Work to be completed: Where a picture occurs in the data, omit it, and copy all remaining data exactly.

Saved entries

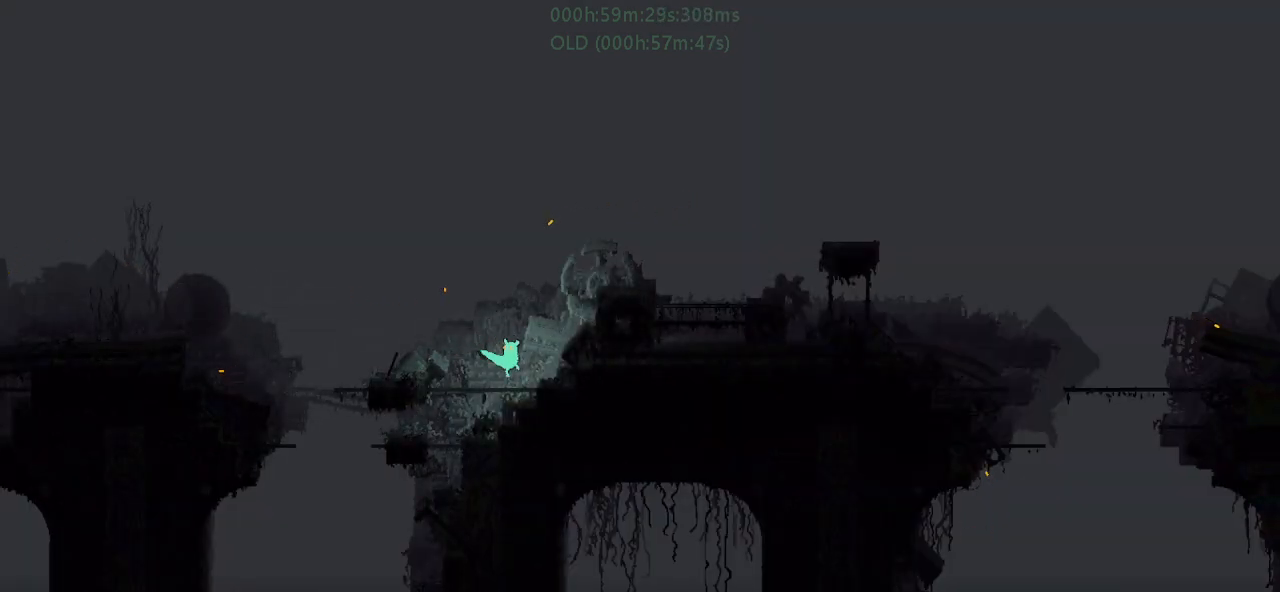
{"keys": ["g", "j", "right"], "events": [[34, "j", "down"], [50, "up", "up"], [150, "j", "up"], [234, "j", "down"], [350, "j", "up"], [417, "j", "down"], [500, "g", "down"]]}
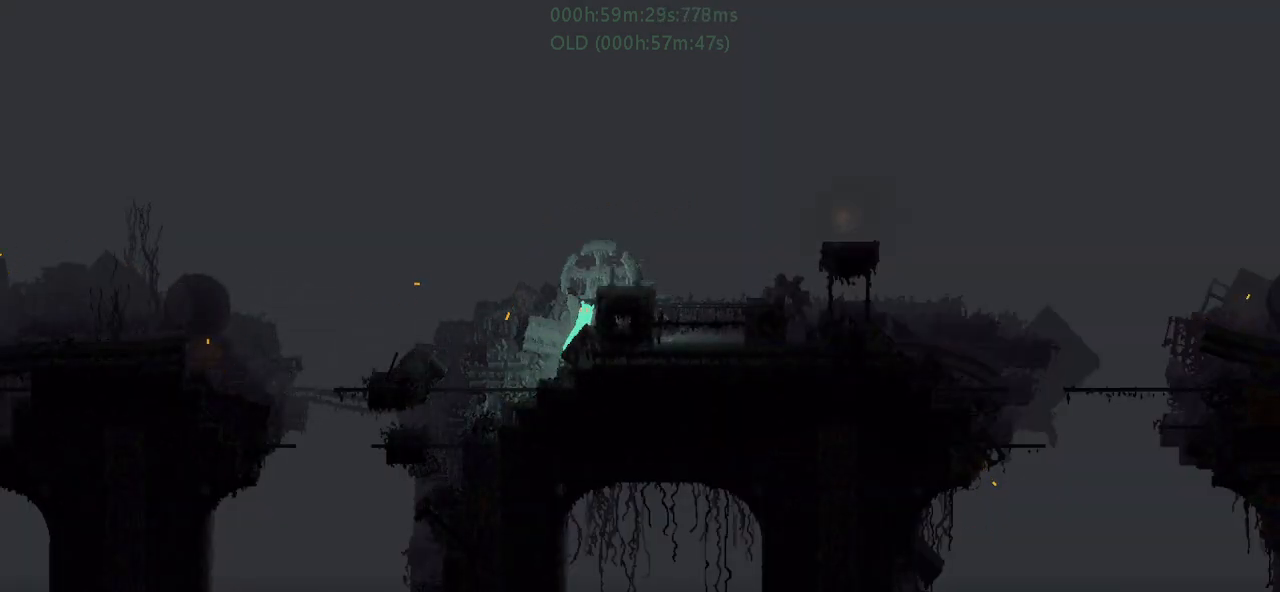
{"keys": ["right"], "events": [[167, "j", "up"], [184, "g", "up"], [234, "j", "down"], [417, "j", "up"]]}
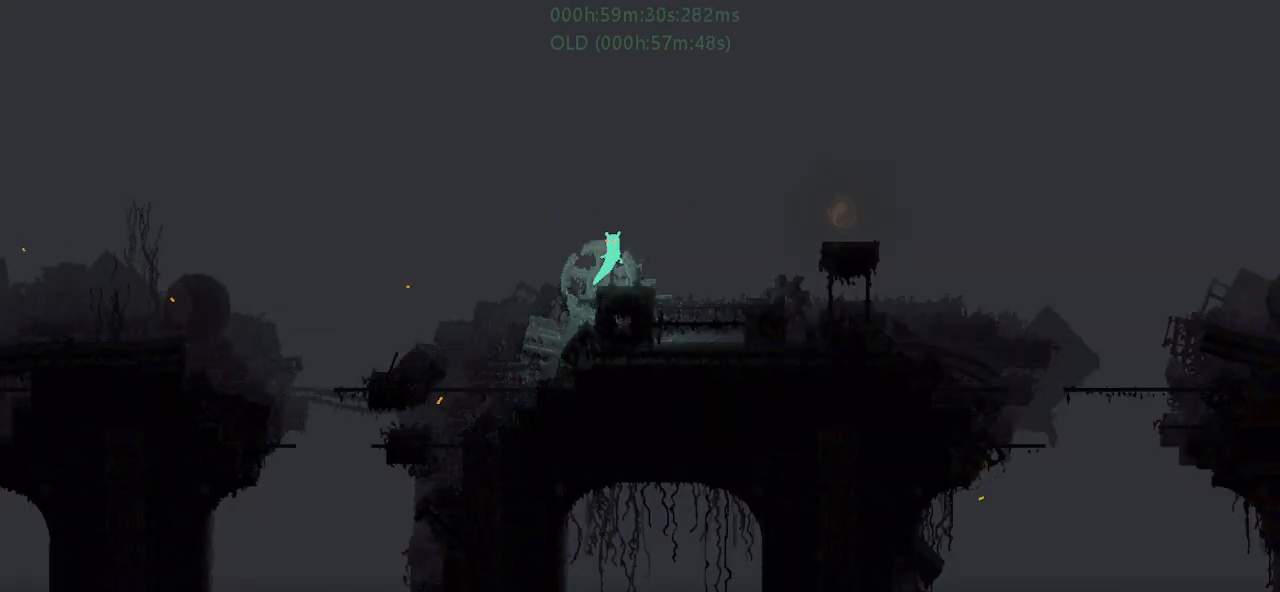
{"keys": ["g", "right"], "events": [[284, "g", "down"], [384, "g", "up"], [450, "g", "down"]]}
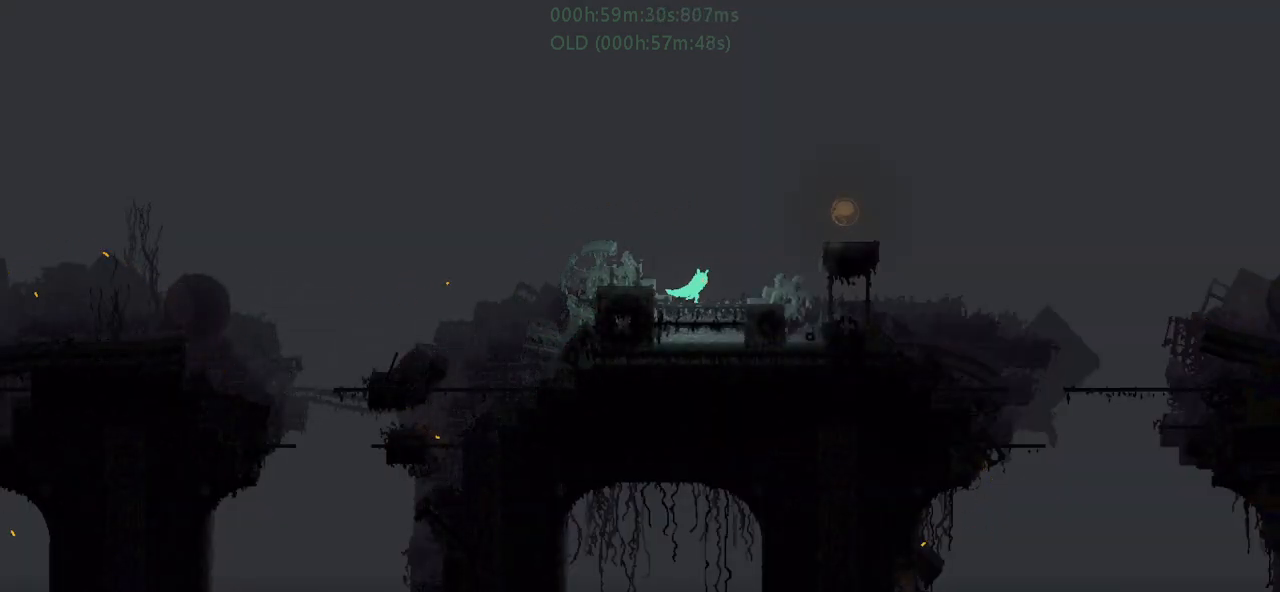
{"keys": ["right"], "events": [[50, "g", "up"], [134, "g", "down"], [134, "j", "down"], [184, "j", "up"], [200, "g", "up"]]}
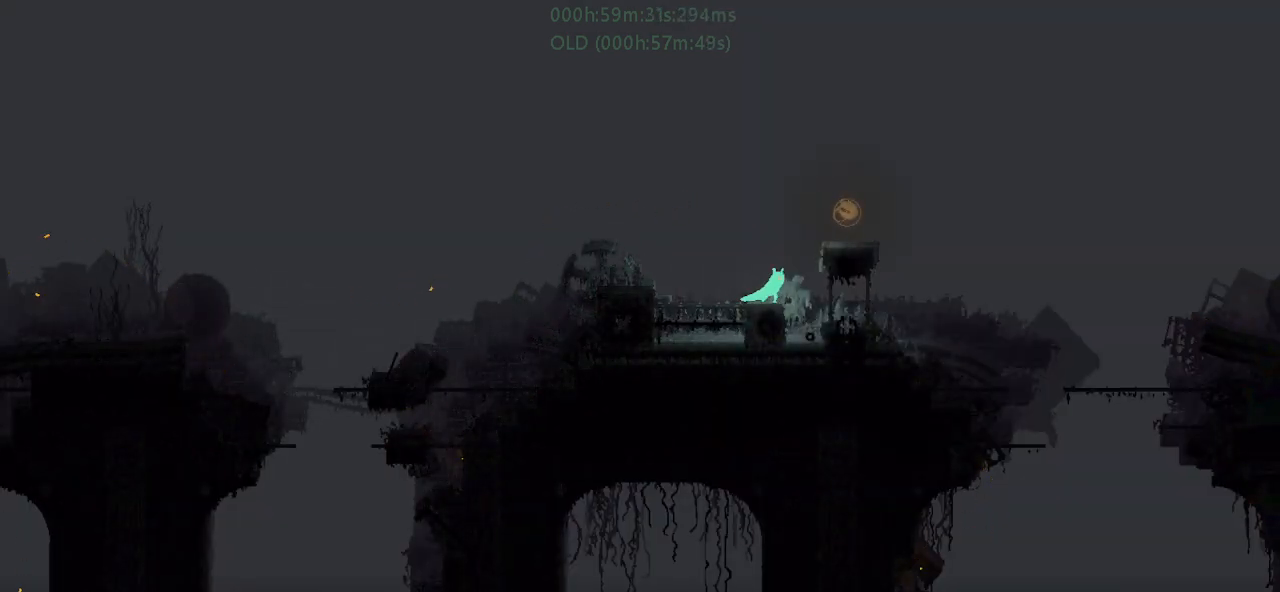
{"keys": ["right"], "events": [[67, "g", "down"], [84, "j", "down"], [84, "up", "down"], [367, "g", "up"], [367, "j", "up"], [434, "up", "up"]]}
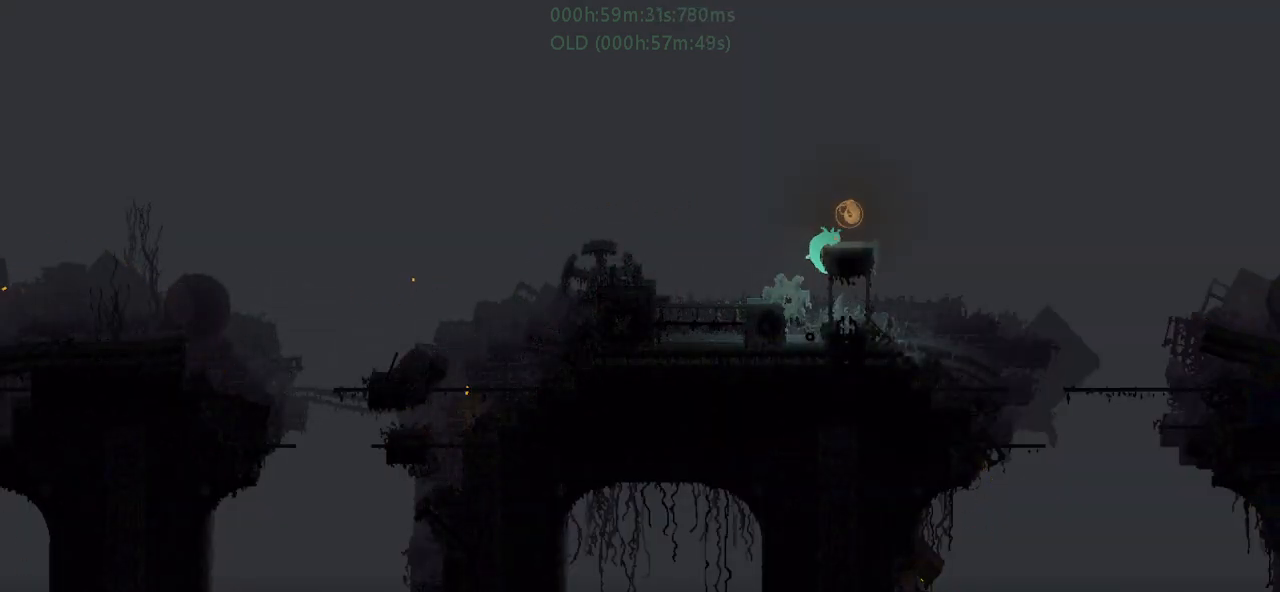
{"keys": ["j", "left"], "events": [[417, "j", "down"], [417, "left", "down"], [417, "right", "up"]]}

Answer section:
{"keys": ["g", "j", "right"], "events": [[34, "j", "down"], [50, "up", "up"], [150, "j", "up"], [234, "j", "down"], [350, "j", "up"], [417, "j", "down"], [500, "g", "down"]]}
{"keys": ["right"], "events": [[167, "j", "up"], [184, "g", "up"], [234, "j", "down"], [417, "j", "up"]]}
{"keys": ["g", "right"], "events": [[284, "g", "down"], [384, "g", "up"], [450, "g", "down"]]}
{"keys": ["right"], "events": [[50, "g", "up"], [134, "g", "down"], [134, "j", "down"], [184, "j", "up"], [200, "g", "up"]]}
{"keys": ["right"], "events": [[67, "g", "down"], [84, "j", "down"], [84, "up", "down"], [367, "g", "up"], [367, "j", "up"], [434, "up", "up"]]}
{"keys": ["j", "left"], "events": [[417, "j", "down"], [417, "left", "down"], [417, "right", "up"]]}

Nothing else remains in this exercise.